The Portal

a dialectic of dark and light

Jaamil Kosoko. Photograph by Umi Akiyoshi.

What is the historical data, aesthetic memory laid within a particular site? How do we both claim and shed this skin as an act of radical acceptance? How do we simultaneously lift and lean into the weight of history?

Opening our festival, performance artist Jaamil Olawale Kosoko revisits a curatorial score from his Black Male Revisited project, originally presented at Danspace Project in 2014. In collaboration with scholar Brenda Dixon-Gottschild and sonic artist Jeremy Toussaint-Baptiste, Kosoko crafts an evening-length performance, improvisational jam and celebration at Judson Church that blurs the line between audience and performer. In an attempt to honor and trouble the historical site of Judson Memorial Church as a location of worship and experimentation, this evening interrogates the site’s history, looking to rhythm, trance, dance and music as resonant clearings.

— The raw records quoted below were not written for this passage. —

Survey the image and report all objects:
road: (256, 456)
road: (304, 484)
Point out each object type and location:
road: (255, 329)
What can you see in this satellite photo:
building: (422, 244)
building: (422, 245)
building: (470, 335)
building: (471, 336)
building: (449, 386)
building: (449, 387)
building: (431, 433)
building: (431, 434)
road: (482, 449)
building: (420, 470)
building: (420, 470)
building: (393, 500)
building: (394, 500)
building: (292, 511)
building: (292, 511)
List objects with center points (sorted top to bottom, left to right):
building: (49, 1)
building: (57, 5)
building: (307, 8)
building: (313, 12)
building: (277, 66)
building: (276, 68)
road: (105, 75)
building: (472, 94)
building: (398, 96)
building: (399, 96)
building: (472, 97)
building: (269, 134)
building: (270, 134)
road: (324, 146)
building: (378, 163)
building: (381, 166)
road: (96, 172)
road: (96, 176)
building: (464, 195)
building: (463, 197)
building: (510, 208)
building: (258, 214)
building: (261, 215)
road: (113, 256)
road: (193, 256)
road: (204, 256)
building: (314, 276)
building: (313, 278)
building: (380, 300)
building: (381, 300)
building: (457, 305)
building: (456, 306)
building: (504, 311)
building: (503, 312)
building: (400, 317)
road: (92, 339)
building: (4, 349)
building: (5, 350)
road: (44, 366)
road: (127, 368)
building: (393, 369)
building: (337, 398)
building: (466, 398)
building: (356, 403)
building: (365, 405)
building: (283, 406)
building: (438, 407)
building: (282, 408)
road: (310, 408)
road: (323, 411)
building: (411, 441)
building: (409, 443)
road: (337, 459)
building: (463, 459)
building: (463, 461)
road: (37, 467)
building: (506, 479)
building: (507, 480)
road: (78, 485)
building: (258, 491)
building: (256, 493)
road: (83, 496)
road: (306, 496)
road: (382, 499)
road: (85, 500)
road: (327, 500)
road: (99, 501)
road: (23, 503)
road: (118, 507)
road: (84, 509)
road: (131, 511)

Taking Judson Memorial Church as a site embedded with a repository of memories, our interest is to tease out the ghosts held within the Judson Dance Theater history, and offer spaces of healing and exchange. The healing, in this instance, is meant to address the bodies and presences that have been omitted from the postmodern dance context. The omission of Africanist influences on the postmodern aesthetic, and the erasure of black experimental artists working during this time hold particular resonance in Kosoko’s, Gottschild’s, and Toussaint-Baptiste's embodied research.